I went to the British Museum today to see their new display 'Moving stories: three journeys', which tells the universal story of the migration of peoples in a very personal way. One of the central exhibits is a sketchbook entitled 'Ali's Boat Diary I', by the Iraqi artist Sadik Kwaish Alfraji, 'which tells the story of a young boy wishing to escape the horrors of present-day Iraq'.

I find it interesting that galleries and museums are at the forefront of a strong and new reaction against the mainstream media's hostility towards innocent people fleeing war zones in the Middle East and elsewhere. At the Ben Uri Gallery in north London, for instance, which I visited a couple of weeks ago, the first thing I came across was a bold statement declaring: 'Within the space of two short years the political climate and media opinion influencing it has changed in the free world ... Museums are one of the few public institutions that can stand proud for principles based on truth and fact ... In response to the world we live in, Ben Uri has reassessed its exhibiton programme over the coming years and committed to a series of exhibitions surveying the contribution and input of refugees and immigrants to 20th and 21st century British art.'

It's an amazing legacy - and an inspiring way of looking forward.
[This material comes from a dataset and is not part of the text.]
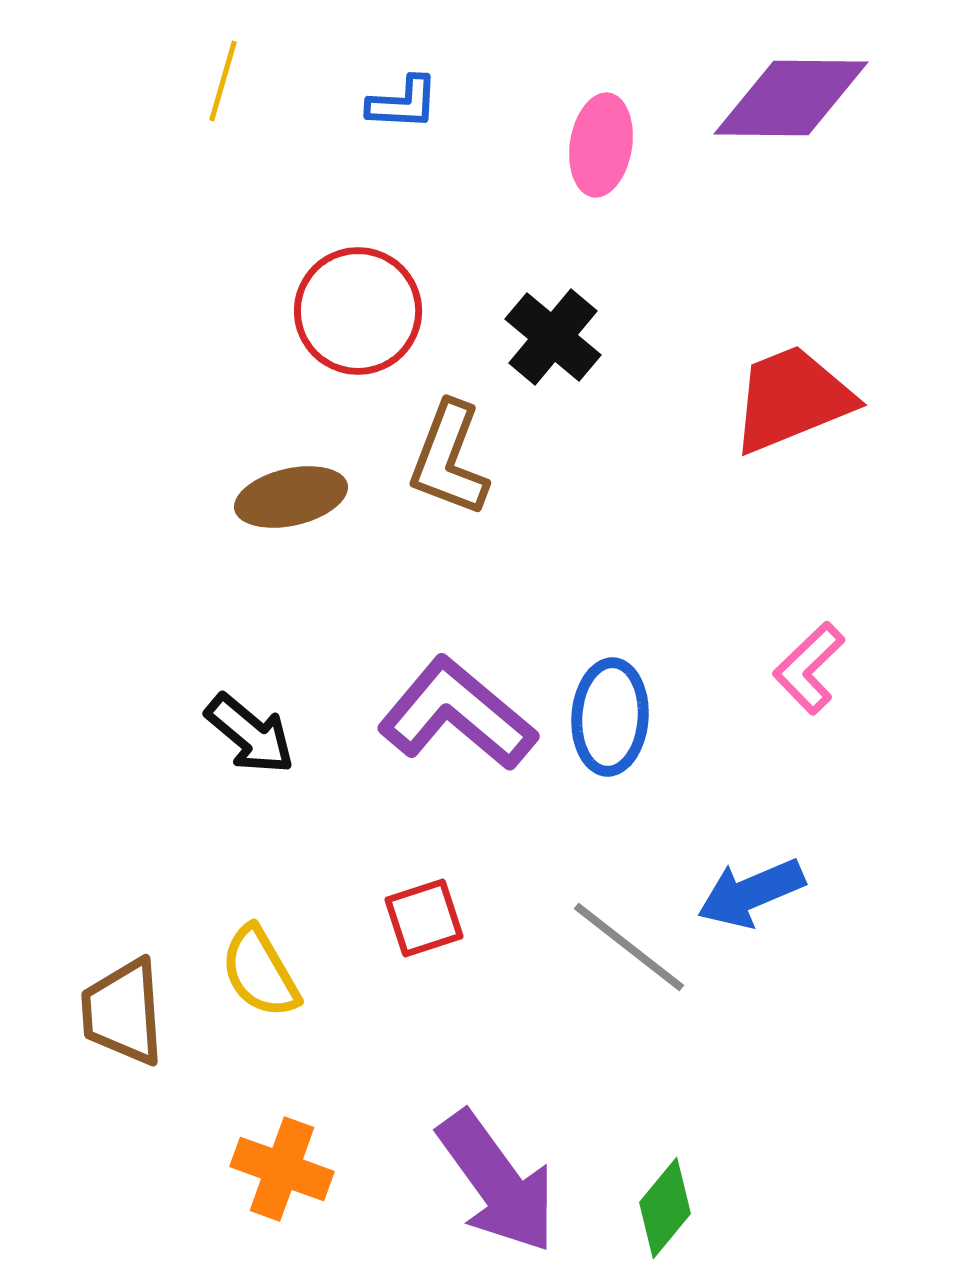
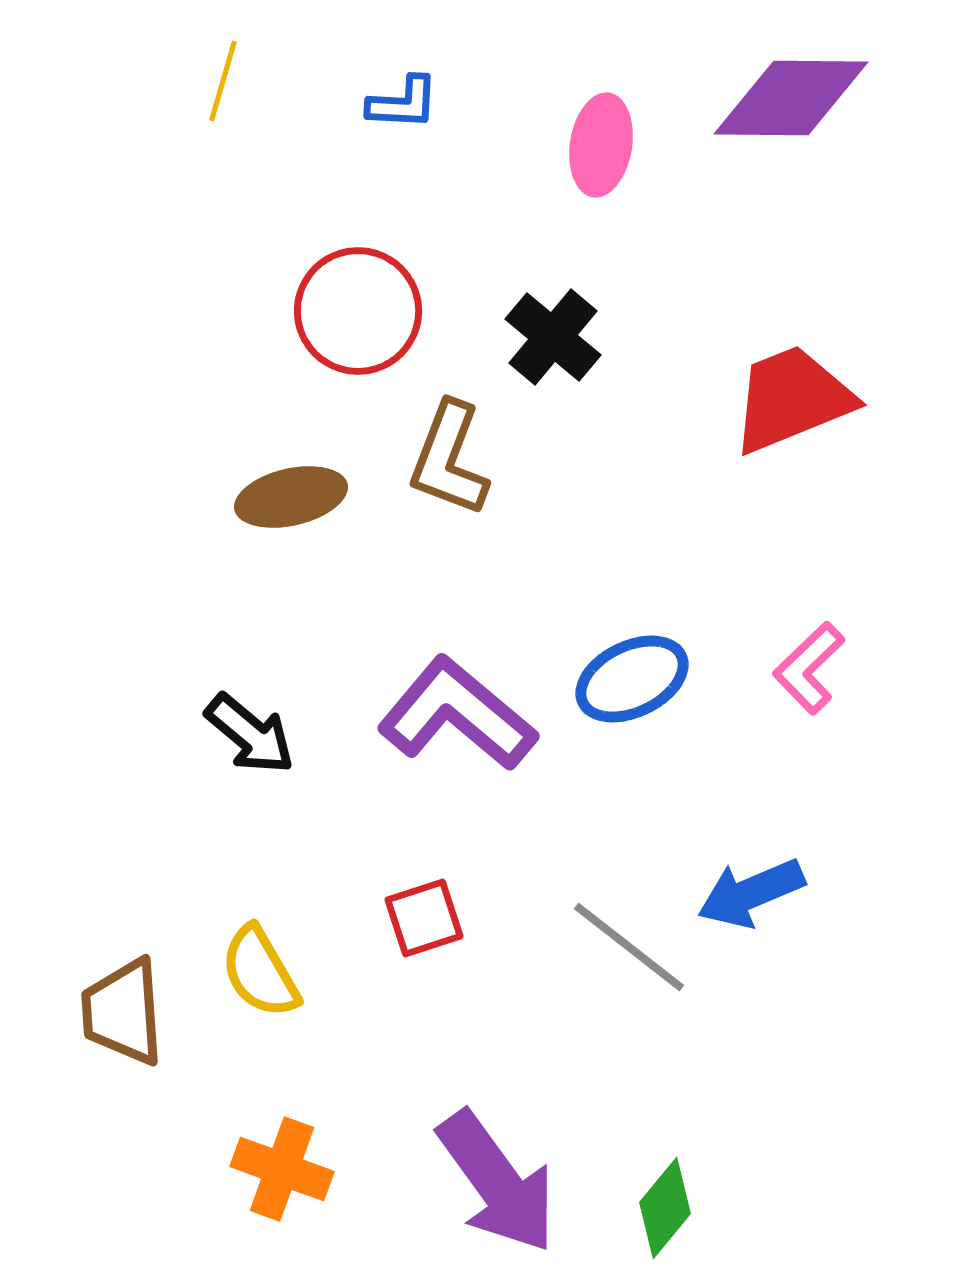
blue ellipse: moved 22 px right, 38 px up; rotated 60 degrees clockwise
I discovered the work of the painter Ray Atkins at the Reading Museum today - and also discovered that he's a diarist. Alongside many of the paintings on display are observations he made in his notebook at the time. On 1 September 1969, for instance, while working on his painting 'The quarry, Playhatch, No. 1', he wrote: 'Art must be timless. Sometimes one's worst side says what one has done is old-fashioned - just because it has nothing to do with the art that is in fashion. It's mad! Just because it can exist and say what it has to say at any time. It has nothing to do with 1969. What it has to do with is the first of September and Ray Atkins and a quarry at Playhatch.'



To Oxford to meet Mike Webb, author of 'From Downing Street to the Trenches', which draws heavily on diaries from the time of the Great War. Afterwards I took the opportunity to ses the new 'Volcanoes' exhibition in the Weston Library, where several manuscript diaries are on display, including Mary Godwin's diary from 1816 - 'the year without a summer'.

It's now known that that year's dreadful weather was caused by the largest volcanic eruption of the last 500 years: the volcano Tambora in Indonesia. Its effects were felt as far away as the shores of Lake Geneva, where Lord Byron, Percy Shelley and Mary Godwin were kept indoors for days on end by the wet dreary weather, and where 'to amuse themselves they wrote ghost stories, and Mary started the work which would become her gothic masterpiece "Frankenstein".' 



Today would have been Virginia Woolf’s 135th birthday, and on BBC Radio 3 today I heard mezzo-soprano Alice Coote and accompanist Julius Drake performing music from Dominick Argento’s opera ‘A Music of One’s Own: From the Diary of Virginia Woolf’. The libretto consists entirely of words taken from Virginia Woolf’s personal writings, and the opera ends with a setting of a diary entry from March 1941, just before she committed suicide.

And this is an issue that has been much on my mind today, following some heartbreaking news from Australia this morning. RIP Jamie, you sweet-natured, gentle boy – gone from us far too soon.